== Task item ==
Can you transcribe each of the items below line by line, keeping every word, number, and symbol unchanged?

== The data ==
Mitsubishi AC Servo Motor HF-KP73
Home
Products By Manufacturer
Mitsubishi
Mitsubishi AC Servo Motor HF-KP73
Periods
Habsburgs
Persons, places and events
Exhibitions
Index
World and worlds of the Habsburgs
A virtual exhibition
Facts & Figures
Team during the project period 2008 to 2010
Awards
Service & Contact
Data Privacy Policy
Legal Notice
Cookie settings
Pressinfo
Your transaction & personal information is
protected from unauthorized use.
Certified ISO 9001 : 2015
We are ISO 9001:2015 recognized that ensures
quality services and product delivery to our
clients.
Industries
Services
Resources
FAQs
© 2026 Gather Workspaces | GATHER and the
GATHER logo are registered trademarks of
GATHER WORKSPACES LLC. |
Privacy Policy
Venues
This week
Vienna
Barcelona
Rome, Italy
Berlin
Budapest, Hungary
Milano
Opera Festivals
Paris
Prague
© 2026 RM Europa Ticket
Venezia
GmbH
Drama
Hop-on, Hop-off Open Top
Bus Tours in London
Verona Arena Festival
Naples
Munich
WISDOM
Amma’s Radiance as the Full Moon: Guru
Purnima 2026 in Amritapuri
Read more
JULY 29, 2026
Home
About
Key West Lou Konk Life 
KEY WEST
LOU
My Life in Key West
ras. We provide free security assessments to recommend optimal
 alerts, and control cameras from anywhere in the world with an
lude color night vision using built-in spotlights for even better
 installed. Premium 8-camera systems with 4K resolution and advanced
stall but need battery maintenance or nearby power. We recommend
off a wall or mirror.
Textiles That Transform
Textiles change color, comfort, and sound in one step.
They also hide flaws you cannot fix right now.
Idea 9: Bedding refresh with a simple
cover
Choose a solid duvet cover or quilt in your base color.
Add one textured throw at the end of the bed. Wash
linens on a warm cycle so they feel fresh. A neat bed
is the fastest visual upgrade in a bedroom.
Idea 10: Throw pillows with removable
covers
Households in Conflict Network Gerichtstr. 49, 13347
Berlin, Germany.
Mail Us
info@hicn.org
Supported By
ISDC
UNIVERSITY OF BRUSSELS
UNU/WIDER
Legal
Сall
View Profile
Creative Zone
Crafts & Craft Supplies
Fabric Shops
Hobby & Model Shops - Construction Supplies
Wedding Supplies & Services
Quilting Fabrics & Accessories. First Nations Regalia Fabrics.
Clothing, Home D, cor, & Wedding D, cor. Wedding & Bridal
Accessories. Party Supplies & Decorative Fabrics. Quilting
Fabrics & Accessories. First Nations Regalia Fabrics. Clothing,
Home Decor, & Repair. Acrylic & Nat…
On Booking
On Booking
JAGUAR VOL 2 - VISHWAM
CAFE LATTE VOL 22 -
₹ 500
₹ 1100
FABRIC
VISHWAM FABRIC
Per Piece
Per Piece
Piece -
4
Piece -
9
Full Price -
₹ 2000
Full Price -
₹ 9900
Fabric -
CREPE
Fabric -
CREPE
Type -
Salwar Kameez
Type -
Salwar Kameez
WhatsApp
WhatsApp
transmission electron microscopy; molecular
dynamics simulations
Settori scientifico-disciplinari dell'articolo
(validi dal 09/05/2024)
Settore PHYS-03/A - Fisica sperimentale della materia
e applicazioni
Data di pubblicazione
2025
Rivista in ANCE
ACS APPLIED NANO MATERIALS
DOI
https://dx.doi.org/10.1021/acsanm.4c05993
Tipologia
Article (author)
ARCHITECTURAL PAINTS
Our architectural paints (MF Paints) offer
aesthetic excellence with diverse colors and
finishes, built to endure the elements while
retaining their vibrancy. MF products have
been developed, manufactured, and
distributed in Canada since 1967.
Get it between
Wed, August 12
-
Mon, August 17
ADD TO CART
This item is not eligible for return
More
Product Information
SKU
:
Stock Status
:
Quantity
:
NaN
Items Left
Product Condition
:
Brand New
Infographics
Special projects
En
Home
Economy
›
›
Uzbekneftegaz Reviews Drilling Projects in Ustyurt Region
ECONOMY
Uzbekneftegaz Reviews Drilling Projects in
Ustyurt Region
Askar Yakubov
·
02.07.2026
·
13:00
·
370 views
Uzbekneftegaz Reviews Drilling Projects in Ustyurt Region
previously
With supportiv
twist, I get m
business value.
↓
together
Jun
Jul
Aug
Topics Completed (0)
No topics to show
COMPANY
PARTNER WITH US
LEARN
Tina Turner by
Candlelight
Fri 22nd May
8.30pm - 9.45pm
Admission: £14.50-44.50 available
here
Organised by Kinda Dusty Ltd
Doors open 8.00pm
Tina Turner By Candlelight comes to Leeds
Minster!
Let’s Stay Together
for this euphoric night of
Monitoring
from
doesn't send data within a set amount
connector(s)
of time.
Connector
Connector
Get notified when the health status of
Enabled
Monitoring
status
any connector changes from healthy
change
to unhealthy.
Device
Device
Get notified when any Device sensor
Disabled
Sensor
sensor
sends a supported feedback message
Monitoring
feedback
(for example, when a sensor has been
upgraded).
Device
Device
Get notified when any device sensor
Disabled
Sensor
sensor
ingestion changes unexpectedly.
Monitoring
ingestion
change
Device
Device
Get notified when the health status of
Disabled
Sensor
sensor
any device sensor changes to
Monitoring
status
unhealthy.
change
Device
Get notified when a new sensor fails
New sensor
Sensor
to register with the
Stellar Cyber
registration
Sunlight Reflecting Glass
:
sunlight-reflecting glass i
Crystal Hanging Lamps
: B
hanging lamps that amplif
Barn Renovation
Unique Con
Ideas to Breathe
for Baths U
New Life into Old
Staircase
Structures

== Finished exercise ==
Mitsubishi AC Servo Motor HF-KP73
Home
Products By Manufacturer
Mitsubishi
Mitsubishi AC Servo Motor HF-KP73
Periods
Habsburgs
Persons, places and events
Exhibitions
Index
World and worlds of the Habsburgs
A virtual exhibition
Facts & Figures
Team during the project period 2008 to 2010
Awards
Service & Contact
Data Privacy Policy
Legal Notice
Cookie settings
Pressinfo
Your transaction & personal information is
protected from unauthorized use.
Certified ISO 9001 : 2015
We are ISO 9001:2015 recognized that ensures
quality services and product delivery to our
clients.
Industries
Services
Resources
FAQs
© 2026 Gather Workspaces | GATHER and the
GATHER logo are registered trademarks of
GATHER WORKSPACES LLC. |
Privacy Policy
Venues
This week
Vienna
Barcelona
Rome, Italy
Berlin
Budapest, Hungary
Milano
Opera Festivals
Paris
Prague
© 2026 RM Europa Ticket
Venezia
GmbH
Drama
Hop-on, Hop-off Open Top
Bus Tours in London
Verona Arena Festival
Naples
Munich
WISDOM
Amma’s Radiance as the Full Moon: Guru
Purnima 2026 in Amritapuri
Read more
JULY 29, 2026
Home
About
Key West Lou Konk Life 
KEY WEST
LOU
My Life in Key West
ras. We provide free security assessments to recommend optimal
 alerts, and control cameras from anywhere in the world with an
lude color night vision using built-in spotlights for even better
 installed. Premium 8-camera systems with 4K resolution and advanced
stall but need battery maintenance or nearby power. We recommend
off a wall or mirror.
Textiles That Transform
Textiles change color, comfort, and sound in one step.
They also hide flaws you cannot fix right now.
Idea 9: Bedding refresh with a simple
cover
Choose a solid duvet cover or quilt in your base color.
Add one textured throw at the end of the bed. Wash
linens on a warm cycle so they feel fresh. A neat bed
is the fastest visual upgrade in a bedroom.
Idea 10: Throw pillows with removable
covers
Households in Conflict Network Gerichtstr. 49, 13347
Berlin, Germany.
Mail Us
info@hicn.org
Supported By
ISDC
UNIVERSITY OF BRUSSELS
UNU/WIDER
Legal
Сall
View Profile
Creative Zone
Crafts & Craft Supplies
Fabric Shops
Hobby & Model Shops - Construction Supplies
Wedding Supplies & Services
Quilting Fabrics & Accessories. First Nations Regalia Fabrics.
Clothing, Home D, cor, & Wedding D, cor. Wedding & Bridal
Accessories. Party Supplies & Decorative Fabrics. Quilting
Fabrics & Accessories. First Nations Regalia Fabrics. Clothing,
Home Decor, & Repair. Acrylic & Nat…
On Booking
On Booking
JAGUAR VOL 2 - VISHWAM
CAFE LATTE VOL 22 -
₹ 500
₹ 1100
FABRIC
VISHWAM FABRIC
Per Piece
Per Piece
Piece -
4
Piece -
9
Full Price -
₹ 2000
Full Price -
₹ 9900
Fabric -
CREPE
Fabric -
CREPE
Type -
Salwar Kameez
Type -
Salwar Kameez
WhatsApp
WhatsApp
transmission electron microscopy; molecular
dynamics simulations
Settori scientifico-disciplinari dell'articolo
(validi dal 09/05/2024)
Settore PHYS-03/A - Fisica sperimentale della materia
e applicazioni
Data di pubblicazione
2025
Rivista in ANCE
ACS APPLIED NANO MATERIALS
DOI
https://dx.doi.org/10.1021/acsanm.4c05993
Tipologia
Article (author)
ARCHITECTURAL PAINTS
Our architectural paints (MF Paints) offer
aesthetic excellence with diverse colors and
finishes, built to endure the elements while
retaining their vibrancy. MF products have
been developed, manufactured, and
distributed in Canada since 1967.
Get it between
Wed, August 12
-
Mon, August 17
ADD TO CART
This item is not eligible for return
More
Product Information
SKU
:
Stock Status
:
Quantity
:
NaN
Items Left
Product Condition
:
Brand New
Infographics
Special projects
En
Home
Economy
›
›
Uzbekneftegaz Reviews Drilling Projects in Ustyurt Region
ECONOMY
Uzbekneftegaz Reviews Drilling Projects in
Ustyurt Region
Askar Yakubov
·
02.07.2026
·
13:00
·
370 views
Uzbekneftegaz Reviews Drilling Projects in Ustyurt Region
previously
With supportiv
twist, I get m
business value.
↓
together
Jun
Jul
Aug
Topics Completed (0)
No topics to show
COMPANY
PARTNER WITH US
LEARN
Tina Turner by
Candlelight
Fri 22nd May
8.30pm - 9.45pm
Admission: £14.50-44.50 available
here
Organised by Kinda Dusty Ltd
Doors open 8.00pm
Tina Turner By Candlelight comes to Leeds
Minster!
Let’s Stay Together
for this euphoric night of
Monitoring
from
doesn't send data within a set amount
connector(s)
of time.
Connector
Connector
Get notified when the health status of
Enabled
Monitoring
status
any connector changes from healthy
change
to unhealthy.
Device
Device
Get notified when any Device sensor
Disabled
Sensor
sensor
sends a supported feedback message
Monitoring
feedback
(for example, when a sensor has been
upgraded).
Device
Device
Get notified when any device sensor
Disabled
Sensor
sensor
ingestion changes unexpectedly.
Monitoring
ingestion
change
Device
Device
Get notified when the health status of
Disabled
Sensor
sensor
any device sensor changes to
Monitoring
status
unhealthy.
change
Device
Get notified when a new sensor fails
New sensor
Sensor
to register with the
Stellar Cyber
registration
Sunlight Reflecting Glass
:
sunlight-reflecting glass i
Crystal Hanging Lamps
: B
hanging lamps that amplif
Barn Renovation
Unique Con
Ideas to Breathe
for Baths U
New Life into Old
Staircase
Structures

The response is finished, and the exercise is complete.